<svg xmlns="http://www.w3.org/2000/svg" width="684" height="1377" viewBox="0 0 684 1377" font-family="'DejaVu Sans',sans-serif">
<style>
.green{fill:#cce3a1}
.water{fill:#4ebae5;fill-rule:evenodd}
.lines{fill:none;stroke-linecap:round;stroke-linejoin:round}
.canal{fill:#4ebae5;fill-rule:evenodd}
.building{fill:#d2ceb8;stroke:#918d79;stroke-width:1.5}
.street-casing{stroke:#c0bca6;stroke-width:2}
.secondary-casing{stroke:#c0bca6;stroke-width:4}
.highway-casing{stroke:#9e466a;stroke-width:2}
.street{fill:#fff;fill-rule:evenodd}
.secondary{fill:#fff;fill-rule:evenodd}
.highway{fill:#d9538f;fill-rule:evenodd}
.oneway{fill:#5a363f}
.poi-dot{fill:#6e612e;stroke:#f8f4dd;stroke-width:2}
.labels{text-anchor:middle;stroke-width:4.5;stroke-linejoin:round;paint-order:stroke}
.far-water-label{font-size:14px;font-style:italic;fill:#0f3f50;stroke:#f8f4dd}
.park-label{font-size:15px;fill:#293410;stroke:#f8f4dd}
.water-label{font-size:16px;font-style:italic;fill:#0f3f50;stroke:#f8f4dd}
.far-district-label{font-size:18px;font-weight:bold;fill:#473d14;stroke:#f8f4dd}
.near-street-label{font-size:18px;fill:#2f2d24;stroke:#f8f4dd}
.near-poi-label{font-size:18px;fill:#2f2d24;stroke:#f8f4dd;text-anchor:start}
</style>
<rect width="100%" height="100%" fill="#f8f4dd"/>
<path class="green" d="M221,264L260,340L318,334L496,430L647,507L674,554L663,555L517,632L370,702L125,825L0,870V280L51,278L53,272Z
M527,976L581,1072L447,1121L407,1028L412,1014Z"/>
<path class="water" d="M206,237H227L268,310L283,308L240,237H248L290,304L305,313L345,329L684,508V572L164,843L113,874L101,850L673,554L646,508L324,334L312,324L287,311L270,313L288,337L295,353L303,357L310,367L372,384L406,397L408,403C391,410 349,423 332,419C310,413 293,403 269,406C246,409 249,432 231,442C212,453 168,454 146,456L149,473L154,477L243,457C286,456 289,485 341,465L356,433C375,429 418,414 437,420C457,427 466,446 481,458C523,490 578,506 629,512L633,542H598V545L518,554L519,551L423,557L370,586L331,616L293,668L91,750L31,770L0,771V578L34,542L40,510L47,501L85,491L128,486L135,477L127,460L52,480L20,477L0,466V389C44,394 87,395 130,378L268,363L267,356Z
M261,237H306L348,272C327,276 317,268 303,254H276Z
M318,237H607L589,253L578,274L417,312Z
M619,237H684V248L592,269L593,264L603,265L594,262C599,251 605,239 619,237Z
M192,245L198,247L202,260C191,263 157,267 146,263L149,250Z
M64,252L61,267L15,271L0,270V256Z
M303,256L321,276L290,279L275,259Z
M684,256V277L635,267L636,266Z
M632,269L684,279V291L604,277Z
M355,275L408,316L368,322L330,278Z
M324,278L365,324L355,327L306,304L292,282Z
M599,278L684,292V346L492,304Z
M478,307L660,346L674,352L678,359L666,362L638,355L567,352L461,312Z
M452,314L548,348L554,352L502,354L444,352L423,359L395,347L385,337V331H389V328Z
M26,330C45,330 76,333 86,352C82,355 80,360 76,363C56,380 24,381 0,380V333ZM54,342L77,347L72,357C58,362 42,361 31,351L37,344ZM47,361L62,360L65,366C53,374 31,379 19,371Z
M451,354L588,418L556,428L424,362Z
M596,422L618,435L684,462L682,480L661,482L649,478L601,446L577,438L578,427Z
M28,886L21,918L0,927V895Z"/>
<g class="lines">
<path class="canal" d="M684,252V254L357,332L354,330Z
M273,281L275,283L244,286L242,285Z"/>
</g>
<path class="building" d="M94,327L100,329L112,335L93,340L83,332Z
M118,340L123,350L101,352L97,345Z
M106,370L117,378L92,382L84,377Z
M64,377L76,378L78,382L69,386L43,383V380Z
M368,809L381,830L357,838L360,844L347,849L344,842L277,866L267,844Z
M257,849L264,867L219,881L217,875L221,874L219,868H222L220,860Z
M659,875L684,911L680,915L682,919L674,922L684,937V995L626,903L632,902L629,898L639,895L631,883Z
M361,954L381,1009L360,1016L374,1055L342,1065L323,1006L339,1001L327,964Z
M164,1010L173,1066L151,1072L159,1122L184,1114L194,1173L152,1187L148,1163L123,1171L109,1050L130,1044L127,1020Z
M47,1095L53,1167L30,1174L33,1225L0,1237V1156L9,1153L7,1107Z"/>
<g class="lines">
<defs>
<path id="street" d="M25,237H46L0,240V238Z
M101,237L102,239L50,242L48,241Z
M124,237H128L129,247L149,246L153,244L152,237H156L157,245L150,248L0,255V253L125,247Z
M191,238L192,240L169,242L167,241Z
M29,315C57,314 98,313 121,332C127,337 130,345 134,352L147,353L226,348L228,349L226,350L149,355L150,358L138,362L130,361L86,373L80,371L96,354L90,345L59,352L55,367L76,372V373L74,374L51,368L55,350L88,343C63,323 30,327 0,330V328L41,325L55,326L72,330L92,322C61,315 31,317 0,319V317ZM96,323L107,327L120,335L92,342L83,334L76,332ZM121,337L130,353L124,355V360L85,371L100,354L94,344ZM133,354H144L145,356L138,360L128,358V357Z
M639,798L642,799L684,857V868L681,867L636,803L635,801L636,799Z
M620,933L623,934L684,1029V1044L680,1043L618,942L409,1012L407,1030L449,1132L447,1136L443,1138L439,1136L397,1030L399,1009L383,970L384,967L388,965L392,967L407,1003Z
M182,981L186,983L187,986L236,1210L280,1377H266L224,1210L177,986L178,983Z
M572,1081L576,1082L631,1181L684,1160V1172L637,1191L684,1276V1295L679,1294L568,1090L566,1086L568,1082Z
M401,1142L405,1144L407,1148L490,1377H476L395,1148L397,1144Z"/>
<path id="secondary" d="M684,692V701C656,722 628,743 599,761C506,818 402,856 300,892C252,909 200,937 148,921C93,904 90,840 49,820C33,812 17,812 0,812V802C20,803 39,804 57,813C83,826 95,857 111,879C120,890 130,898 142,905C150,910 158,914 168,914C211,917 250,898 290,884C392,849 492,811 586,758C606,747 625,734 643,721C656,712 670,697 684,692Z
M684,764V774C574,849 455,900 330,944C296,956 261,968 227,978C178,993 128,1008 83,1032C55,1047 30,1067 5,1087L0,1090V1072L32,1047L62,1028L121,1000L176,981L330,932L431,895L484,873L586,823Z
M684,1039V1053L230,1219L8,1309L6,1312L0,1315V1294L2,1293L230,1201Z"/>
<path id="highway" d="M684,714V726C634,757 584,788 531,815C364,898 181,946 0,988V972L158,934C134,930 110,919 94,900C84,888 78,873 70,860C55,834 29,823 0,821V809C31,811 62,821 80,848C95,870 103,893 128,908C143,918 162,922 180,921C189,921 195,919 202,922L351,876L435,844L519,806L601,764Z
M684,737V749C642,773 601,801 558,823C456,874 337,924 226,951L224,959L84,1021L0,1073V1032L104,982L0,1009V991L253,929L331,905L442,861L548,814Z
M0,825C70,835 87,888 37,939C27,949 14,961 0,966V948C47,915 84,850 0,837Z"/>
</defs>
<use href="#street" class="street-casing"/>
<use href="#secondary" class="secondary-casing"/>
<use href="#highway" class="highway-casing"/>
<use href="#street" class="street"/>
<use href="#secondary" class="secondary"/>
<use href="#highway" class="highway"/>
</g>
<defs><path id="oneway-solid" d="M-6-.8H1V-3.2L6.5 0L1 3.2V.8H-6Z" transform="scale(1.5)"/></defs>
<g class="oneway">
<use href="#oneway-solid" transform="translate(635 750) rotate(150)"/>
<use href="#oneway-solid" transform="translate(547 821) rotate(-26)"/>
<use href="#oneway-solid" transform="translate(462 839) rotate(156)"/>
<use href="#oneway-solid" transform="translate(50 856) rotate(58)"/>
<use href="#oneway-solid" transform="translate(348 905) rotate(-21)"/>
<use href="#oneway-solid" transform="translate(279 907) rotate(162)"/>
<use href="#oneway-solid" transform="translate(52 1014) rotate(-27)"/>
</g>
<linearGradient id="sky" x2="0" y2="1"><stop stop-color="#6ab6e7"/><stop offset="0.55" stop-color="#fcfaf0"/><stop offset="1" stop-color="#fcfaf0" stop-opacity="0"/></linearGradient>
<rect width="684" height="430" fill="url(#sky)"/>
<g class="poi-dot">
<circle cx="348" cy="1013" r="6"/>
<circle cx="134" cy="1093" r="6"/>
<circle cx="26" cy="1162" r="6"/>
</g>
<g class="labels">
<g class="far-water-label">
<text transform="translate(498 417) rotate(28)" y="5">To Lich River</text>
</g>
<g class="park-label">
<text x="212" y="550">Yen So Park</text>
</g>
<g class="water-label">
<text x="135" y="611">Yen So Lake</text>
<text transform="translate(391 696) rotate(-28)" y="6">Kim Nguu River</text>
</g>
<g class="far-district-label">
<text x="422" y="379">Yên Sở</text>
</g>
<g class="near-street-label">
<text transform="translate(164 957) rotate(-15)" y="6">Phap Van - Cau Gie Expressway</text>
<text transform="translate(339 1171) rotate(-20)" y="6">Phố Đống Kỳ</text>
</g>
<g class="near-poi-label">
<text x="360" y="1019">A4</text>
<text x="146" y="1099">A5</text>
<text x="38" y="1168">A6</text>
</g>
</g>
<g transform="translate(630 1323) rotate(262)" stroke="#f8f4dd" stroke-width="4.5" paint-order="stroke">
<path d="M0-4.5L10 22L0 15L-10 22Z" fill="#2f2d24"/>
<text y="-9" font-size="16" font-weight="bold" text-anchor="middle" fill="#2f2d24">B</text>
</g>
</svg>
---
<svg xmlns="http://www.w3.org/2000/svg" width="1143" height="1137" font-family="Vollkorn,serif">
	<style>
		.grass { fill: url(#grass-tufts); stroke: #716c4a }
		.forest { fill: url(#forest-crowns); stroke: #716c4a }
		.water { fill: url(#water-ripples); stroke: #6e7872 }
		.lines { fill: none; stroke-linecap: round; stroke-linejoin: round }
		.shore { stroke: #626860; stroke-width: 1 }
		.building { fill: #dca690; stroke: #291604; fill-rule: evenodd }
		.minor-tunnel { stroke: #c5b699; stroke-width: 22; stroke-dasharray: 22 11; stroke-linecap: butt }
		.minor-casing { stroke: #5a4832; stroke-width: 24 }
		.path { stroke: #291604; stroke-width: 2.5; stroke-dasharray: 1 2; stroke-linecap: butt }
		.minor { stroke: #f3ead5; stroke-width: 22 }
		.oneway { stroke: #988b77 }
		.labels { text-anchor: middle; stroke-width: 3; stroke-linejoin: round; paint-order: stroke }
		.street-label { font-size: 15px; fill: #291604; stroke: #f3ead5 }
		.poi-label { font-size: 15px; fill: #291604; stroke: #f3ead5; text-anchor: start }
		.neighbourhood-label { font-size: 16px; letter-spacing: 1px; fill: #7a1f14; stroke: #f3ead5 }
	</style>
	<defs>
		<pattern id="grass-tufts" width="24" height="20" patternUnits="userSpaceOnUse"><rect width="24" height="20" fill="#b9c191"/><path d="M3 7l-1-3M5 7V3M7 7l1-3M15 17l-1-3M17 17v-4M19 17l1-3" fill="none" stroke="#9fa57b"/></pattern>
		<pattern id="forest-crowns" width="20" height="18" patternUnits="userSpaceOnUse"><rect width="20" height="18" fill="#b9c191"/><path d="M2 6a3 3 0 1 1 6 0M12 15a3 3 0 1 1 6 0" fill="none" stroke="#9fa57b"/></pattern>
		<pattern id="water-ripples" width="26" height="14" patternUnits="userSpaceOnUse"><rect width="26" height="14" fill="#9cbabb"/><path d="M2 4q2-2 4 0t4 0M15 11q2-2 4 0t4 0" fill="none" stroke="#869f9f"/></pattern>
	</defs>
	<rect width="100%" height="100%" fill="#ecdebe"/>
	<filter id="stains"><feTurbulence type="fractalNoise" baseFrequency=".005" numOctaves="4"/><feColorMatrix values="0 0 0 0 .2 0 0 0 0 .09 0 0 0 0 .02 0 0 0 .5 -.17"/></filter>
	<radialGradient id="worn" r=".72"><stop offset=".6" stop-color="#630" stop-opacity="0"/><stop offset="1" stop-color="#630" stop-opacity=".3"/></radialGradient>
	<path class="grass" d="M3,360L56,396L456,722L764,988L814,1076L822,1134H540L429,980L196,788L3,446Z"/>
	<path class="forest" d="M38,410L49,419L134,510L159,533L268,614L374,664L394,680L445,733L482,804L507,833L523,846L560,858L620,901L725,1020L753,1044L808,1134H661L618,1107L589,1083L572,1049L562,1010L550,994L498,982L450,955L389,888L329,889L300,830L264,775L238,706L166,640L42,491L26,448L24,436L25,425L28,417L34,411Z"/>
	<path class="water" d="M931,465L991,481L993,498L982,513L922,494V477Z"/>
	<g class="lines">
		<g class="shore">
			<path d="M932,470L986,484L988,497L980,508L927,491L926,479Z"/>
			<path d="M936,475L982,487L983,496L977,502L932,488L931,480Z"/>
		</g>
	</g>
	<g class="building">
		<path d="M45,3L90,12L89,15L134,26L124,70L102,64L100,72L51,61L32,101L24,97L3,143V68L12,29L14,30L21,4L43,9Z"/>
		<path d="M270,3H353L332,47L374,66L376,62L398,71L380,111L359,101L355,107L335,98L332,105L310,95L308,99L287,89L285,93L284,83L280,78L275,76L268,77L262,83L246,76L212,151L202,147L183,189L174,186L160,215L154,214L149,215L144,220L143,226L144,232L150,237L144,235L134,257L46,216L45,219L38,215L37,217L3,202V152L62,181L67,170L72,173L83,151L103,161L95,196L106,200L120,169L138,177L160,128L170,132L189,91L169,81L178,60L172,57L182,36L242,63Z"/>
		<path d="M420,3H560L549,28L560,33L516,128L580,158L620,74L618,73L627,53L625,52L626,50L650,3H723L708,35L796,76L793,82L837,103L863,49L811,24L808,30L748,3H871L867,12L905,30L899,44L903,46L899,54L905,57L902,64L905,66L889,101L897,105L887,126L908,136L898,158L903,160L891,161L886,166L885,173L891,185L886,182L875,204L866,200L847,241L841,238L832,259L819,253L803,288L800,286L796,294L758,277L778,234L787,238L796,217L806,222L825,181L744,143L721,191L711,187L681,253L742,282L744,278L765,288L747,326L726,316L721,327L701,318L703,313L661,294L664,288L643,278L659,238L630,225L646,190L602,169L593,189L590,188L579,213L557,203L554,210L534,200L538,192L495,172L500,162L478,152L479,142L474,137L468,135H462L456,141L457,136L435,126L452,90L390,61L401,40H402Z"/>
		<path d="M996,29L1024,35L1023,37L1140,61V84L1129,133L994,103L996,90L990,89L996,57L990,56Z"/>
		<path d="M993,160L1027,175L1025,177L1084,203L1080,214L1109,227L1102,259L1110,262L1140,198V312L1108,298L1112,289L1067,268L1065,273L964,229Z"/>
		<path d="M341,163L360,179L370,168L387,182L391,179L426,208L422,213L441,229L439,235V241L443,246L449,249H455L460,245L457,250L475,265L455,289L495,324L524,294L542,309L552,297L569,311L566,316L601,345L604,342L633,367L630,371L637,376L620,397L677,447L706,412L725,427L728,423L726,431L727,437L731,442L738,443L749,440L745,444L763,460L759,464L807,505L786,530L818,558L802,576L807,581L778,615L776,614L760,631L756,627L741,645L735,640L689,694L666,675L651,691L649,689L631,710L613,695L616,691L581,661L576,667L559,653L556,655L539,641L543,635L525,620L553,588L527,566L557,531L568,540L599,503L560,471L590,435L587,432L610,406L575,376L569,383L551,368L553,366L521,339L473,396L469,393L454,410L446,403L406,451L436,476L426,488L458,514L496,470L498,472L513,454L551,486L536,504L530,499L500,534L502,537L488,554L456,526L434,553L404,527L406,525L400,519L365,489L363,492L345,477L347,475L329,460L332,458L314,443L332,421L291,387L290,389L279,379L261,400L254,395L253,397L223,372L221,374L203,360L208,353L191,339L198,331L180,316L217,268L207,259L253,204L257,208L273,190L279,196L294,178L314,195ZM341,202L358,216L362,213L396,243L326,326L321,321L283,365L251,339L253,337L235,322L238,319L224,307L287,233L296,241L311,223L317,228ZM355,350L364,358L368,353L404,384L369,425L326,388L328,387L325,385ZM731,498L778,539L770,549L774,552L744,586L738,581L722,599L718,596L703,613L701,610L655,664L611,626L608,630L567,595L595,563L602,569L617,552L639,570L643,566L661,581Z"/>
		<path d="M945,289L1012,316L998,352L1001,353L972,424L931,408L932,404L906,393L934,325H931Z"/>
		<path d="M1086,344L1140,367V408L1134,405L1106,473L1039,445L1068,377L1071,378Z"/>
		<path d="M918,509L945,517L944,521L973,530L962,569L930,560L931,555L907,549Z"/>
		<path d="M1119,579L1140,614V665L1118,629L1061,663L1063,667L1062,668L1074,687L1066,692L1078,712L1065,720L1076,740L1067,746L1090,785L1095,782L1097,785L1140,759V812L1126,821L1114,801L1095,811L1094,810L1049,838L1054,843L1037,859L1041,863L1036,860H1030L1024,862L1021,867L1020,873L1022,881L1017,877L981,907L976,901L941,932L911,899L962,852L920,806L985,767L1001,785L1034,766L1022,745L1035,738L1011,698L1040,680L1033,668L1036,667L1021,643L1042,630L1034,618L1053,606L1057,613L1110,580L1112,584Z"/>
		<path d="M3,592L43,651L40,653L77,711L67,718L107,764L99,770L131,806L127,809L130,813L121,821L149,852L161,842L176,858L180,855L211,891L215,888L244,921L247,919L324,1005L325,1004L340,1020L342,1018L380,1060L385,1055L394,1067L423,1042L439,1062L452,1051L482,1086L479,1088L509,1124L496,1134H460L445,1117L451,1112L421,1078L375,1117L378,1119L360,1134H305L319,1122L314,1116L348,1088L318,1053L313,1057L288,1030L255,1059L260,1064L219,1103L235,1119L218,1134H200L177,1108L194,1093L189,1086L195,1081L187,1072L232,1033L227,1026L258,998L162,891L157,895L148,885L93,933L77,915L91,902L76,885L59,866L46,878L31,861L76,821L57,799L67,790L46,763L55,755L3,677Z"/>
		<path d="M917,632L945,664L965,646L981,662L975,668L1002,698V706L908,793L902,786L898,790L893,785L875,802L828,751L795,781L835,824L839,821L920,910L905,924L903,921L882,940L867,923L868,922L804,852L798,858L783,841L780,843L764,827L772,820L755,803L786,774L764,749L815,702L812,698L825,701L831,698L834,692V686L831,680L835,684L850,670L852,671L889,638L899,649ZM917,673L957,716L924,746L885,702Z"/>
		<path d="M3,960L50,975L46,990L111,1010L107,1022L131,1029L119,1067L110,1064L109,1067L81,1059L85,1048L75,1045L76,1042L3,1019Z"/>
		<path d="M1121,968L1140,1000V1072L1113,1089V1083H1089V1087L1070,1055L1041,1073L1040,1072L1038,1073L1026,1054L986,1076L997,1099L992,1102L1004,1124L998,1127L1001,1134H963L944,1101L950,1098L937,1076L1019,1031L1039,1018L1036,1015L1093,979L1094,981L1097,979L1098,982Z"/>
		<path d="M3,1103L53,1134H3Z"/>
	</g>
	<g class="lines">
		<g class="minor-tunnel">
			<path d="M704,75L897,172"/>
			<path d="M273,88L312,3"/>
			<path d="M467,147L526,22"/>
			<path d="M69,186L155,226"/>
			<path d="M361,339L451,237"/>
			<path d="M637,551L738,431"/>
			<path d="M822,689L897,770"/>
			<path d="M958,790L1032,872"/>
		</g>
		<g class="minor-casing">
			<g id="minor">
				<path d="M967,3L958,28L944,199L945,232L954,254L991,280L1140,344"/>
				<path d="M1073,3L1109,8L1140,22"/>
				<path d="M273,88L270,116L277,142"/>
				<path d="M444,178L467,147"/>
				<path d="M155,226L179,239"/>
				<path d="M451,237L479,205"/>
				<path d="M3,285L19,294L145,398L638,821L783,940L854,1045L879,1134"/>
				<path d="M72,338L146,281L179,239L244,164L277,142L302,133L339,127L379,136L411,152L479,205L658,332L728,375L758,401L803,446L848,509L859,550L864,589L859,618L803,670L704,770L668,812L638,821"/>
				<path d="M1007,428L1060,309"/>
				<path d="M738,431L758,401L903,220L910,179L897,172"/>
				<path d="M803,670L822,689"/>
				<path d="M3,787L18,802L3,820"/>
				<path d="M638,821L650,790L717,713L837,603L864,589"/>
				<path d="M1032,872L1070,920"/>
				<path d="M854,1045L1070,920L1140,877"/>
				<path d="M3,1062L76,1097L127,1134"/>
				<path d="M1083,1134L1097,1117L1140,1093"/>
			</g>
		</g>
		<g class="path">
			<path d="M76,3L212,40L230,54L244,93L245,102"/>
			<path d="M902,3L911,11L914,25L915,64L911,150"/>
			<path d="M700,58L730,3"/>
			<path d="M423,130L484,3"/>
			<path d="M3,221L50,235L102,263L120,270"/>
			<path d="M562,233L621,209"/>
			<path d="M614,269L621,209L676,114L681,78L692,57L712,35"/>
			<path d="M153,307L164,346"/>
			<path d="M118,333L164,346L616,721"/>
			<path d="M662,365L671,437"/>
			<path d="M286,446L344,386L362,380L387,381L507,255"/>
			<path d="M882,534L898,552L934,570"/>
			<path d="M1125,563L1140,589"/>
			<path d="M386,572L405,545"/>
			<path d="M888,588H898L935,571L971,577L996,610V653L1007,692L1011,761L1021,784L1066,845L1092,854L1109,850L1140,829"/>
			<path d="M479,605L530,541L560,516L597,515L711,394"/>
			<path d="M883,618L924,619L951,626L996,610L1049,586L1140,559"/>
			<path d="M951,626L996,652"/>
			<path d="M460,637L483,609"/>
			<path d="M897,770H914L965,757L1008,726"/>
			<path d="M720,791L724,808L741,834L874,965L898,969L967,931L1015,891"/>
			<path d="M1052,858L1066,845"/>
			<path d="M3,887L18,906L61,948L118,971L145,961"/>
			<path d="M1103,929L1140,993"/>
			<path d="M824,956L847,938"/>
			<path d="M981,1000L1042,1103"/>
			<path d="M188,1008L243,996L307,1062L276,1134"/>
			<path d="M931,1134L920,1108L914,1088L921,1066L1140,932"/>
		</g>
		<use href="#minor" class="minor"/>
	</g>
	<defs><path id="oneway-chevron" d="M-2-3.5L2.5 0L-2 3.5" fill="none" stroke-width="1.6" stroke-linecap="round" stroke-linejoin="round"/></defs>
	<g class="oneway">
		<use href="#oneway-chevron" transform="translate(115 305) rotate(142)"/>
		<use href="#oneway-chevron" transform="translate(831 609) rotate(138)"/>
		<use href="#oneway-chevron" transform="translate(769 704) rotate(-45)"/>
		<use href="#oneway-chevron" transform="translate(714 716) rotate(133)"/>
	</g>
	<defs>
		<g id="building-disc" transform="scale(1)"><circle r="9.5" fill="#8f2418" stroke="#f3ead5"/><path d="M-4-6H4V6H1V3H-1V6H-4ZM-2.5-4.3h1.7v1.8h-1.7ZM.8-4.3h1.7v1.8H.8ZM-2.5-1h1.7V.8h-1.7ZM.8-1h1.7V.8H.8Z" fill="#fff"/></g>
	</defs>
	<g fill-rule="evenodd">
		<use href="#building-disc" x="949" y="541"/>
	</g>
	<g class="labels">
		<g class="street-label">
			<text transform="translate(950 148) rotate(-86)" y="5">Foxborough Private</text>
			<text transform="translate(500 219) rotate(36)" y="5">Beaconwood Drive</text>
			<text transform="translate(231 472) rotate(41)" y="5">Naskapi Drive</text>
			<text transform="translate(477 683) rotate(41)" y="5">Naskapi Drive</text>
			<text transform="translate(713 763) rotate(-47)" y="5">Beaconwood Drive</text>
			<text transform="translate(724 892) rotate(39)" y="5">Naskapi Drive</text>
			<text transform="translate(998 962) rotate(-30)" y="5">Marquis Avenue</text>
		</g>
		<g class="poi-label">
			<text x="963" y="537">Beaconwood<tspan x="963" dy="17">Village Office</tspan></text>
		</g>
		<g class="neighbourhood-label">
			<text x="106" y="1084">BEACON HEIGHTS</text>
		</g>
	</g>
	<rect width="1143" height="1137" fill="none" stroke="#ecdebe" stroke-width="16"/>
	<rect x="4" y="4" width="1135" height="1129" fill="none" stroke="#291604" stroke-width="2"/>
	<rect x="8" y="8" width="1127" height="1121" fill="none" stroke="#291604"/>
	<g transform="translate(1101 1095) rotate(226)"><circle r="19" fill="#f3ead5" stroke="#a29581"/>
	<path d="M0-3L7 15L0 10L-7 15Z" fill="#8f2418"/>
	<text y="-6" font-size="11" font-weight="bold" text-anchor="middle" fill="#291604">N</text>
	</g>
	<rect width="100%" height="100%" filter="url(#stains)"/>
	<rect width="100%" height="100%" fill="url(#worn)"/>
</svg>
---
◆ INSTRUCTIONS FOR THE TASK
From the listing above, copy every line that includes the word "butt".

◆ ANSWER TO THE PROBLEM
		.minor-tunnel { stroke: #c5b699; stroke-width: 22; stroke-dasharray: 22 11; stroke-linecap: butt }
		.path { stroke: #291604; stroke-width: 2.5; stroke-dasharray: 1 2; stroke-linecap: butt }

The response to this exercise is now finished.